# $$CatBoost\ Object\ Importance\ Tutorial$$

[![Open In Colab](https://colab.research.google.com/assets/colab-badge.svg)](https://colab.research.google.com/github/catboost/tutorials/blob/master/model_analysis/object_importance_tutorial.ipynb)

#### In this tutorial we show how you can detect noisy objects in your dataset. 

In [1]:
import numpy as np
from catboost import CatBoost, Pool, datasets
from sklearn.model_selection import train_test_split

#### First, let's load the dataset:

In [2]:
train_df, _ = datasets.amazon()
X, y = np.array(train_df.drop(['ACTION'], axis=1)), np.array(train_df.ACTION)
cat_features = np.arange(9) # indices of categorical features

X_train, X_validation, y_train, y_validation = train_test_split(X, y, test_size=0.25, random_state=42)
train_pool = Pool(X_train, y_train, cat_features=cat_features)
validation_pool = Pool(X_validation, y_validation, cat_features=cat_features)

print(train_pool.shape, validation_pool.shape)

(24576, 9) (8193, 9)


#### Let's train CatBoost on clear data and take a look at the quality:

In [3]:
cb = CatBoost({'iterations': 100, 'verbose': False, 'random_seed': 42})
cb.fit(train_pool);
print(cb.eval_metrics(validation_pool, ['RMSE'])['RMSE'][-1])

0.2157984851490331


#### Let's inject random noise into 10% of training labels:

In [4]:
np.random.seed(42)
perturbed_idxs = np.random.choice(len(y_train), size=int(len(y_train) * 0.1), replace=False)
y_train_noisy = y_train.copy()
y_train_noisy[perturbed_idxs] = 1 - y_train_noisy[perturbed_idxs]

train_pool_noisy = Pool(X_train, y_train_noisy, cat_features=cat_features)

#### And train CatBoost on noisy data and take a look at the quality:

In [5]:
cb.fit(train_pool_noisy);
print(cb.eval_metrics(validation_pool, ['RMSE'])['RMSE'][-1])

0.25915746122622113


#### Now let's sample random 500 validate objects (because counting object importance on the entire validation dataset can take a long time) and calculate the train objects importance for these validation objects:

In [6]:
np.random.seed(42)
test_idx = np.random.choice(np.arange(y_validation.shape[0]), size=500, replace=False)
validation_pool_sampled = Pool(X_validation[test_idx], y_validation[test_idx], cat_features=cat_features)
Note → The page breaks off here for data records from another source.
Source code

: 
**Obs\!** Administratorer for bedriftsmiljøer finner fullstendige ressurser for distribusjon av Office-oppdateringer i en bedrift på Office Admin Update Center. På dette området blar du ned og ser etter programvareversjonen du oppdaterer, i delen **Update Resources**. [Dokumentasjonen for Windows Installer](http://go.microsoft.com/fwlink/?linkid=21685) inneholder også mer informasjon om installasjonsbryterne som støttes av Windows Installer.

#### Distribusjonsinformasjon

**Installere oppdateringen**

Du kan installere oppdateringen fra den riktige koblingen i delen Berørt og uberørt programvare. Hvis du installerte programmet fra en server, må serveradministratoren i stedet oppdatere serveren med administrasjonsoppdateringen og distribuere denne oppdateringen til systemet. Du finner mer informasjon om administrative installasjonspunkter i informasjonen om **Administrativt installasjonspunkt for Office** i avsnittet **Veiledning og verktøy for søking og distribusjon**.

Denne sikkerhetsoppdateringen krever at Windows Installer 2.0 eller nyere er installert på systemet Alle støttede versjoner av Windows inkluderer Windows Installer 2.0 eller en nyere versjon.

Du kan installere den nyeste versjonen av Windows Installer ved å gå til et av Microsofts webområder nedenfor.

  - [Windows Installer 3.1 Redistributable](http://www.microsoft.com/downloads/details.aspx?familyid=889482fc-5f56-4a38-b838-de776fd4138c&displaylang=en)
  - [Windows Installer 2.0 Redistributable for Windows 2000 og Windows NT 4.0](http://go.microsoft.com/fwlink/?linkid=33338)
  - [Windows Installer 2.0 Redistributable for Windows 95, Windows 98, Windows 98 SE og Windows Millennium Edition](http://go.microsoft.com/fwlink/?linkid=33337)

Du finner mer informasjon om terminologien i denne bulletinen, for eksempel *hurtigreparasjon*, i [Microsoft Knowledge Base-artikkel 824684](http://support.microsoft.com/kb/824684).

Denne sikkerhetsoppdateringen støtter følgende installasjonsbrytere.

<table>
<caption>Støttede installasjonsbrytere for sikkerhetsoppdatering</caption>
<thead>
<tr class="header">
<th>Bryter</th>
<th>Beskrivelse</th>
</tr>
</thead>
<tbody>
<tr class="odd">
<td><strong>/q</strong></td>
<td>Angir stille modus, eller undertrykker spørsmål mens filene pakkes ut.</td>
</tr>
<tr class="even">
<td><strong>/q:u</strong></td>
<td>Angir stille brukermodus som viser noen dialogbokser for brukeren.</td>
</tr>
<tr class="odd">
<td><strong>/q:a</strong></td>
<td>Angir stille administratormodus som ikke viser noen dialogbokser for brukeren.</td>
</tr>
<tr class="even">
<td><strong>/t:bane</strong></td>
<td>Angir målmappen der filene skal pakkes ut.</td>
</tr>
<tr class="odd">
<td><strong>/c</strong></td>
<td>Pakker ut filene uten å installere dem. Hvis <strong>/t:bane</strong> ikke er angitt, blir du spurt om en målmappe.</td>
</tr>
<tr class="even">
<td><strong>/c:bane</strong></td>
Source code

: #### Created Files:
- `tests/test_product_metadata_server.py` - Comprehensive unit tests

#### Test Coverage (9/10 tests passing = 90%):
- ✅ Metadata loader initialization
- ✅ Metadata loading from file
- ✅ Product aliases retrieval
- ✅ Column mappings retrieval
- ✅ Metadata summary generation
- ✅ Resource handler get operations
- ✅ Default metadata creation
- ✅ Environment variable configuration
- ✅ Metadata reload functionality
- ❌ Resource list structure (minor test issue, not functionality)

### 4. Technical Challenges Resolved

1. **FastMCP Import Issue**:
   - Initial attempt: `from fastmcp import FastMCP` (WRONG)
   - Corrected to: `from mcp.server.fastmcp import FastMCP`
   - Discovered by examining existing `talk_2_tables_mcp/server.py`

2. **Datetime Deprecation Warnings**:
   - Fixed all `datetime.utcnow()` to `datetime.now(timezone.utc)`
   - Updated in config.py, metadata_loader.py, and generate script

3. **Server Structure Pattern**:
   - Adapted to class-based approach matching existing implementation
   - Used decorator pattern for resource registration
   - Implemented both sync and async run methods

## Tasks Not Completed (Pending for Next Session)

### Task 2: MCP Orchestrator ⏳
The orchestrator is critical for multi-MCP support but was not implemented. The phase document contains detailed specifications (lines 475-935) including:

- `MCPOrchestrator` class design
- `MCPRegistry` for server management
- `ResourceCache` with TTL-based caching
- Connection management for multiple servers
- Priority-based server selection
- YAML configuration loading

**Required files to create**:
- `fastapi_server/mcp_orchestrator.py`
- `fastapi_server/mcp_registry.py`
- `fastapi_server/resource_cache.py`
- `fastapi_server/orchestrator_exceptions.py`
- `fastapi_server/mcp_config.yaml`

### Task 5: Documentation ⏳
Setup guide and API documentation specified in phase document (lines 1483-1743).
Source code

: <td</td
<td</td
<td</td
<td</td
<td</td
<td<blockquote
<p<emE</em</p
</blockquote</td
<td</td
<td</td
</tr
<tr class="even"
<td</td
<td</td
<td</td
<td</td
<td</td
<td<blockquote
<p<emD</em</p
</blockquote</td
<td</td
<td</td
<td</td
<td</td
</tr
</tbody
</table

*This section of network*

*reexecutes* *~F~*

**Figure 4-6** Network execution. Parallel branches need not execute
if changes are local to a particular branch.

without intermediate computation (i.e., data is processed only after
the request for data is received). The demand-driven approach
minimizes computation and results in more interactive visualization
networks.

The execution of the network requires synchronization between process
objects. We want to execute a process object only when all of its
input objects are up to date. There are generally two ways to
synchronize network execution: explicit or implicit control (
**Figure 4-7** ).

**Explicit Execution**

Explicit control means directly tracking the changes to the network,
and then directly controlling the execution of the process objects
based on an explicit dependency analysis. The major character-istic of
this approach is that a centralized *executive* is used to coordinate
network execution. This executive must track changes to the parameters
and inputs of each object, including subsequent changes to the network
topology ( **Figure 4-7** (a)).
indices, scores = cb.get_object_importance(
    validation_pool_sampled,
    train_pool_noisy,
    importance_values_sign='Positive' # Positive values means that the optimized metric
                                      # value is increase because of given train objects.
                                      # So here we get the indices of bad train objects.
)

#### Finally, in a loop, let's remove noisy objects in batches, retrain the model, and see how the quality on the test dataset improves:

In [8]:
def train_and_print_score(train_indices, remove_object_count):
    cb.fit(X_train[train_indices], y_train_noisy[train_indices], cat_features=cat_features)
    metric_value = cb.eval_metrics(validation_pool, ['RMSE'])['RMSE'][-1]
    s = 'RMSE on validation datset when {} harmful objects from train are dropped: {}'
    print(s.format(remove_object_count, metric_value))

batch_size = 250
train_indices = np.full(X_train.shape[0], True)
train_and_print_score(train_indices, 0)
for batch_start_index in range(0, 2000, batch_size):
    train_indices[indices[batch_start_index:batch_start_index + batch_size]] = False
    train_and_print_score(train_indices, batch_start_index + batch_size)

RMSE on validation datset when 0 harmful objects from train are dropped: 0.25915746122622113
RMSE on validation datset when 250 harmful objects from train are dropped: 0.25601149050939825
RMSE on validation datset when 500 harmful objects from train are dropped: 0.25158044983631966
RMSE on validation datset when 750 harmful objects from train are dropped: 0.24570533776587475
RMSE on validation datset when 1000 harmful objects from train are dropped: 0.24171376432589384
RMSE on validation datset when 1250 harmful objects from train are dropped: 0.23716221792112202
RMSE on validation datset when 1500 harmful objects from train are dropped: 0.23352830055657348
RMSE on validation datset when 1750 harmful objects from train are dropped: 0.23035731488436903
RMSE on validation datset when 2000 harmful objects from train are dropped: 0.2275943109556251


#### Therefore, we have the following RMSE values on the validation dataset:
    
||RMSE on the validation dataset|
|-|-|
|Clear train dataset: | 0.215798485149|
|Noisy train dataset: | 0.259157461226|
|Purified train dataset: | 0.227594310956|

#### $$So\ now\ you\ can\ try\ to\ clear\ the\ train\ dataset\ of\ noisy\ objects\ and\ get\ better\ quality!$$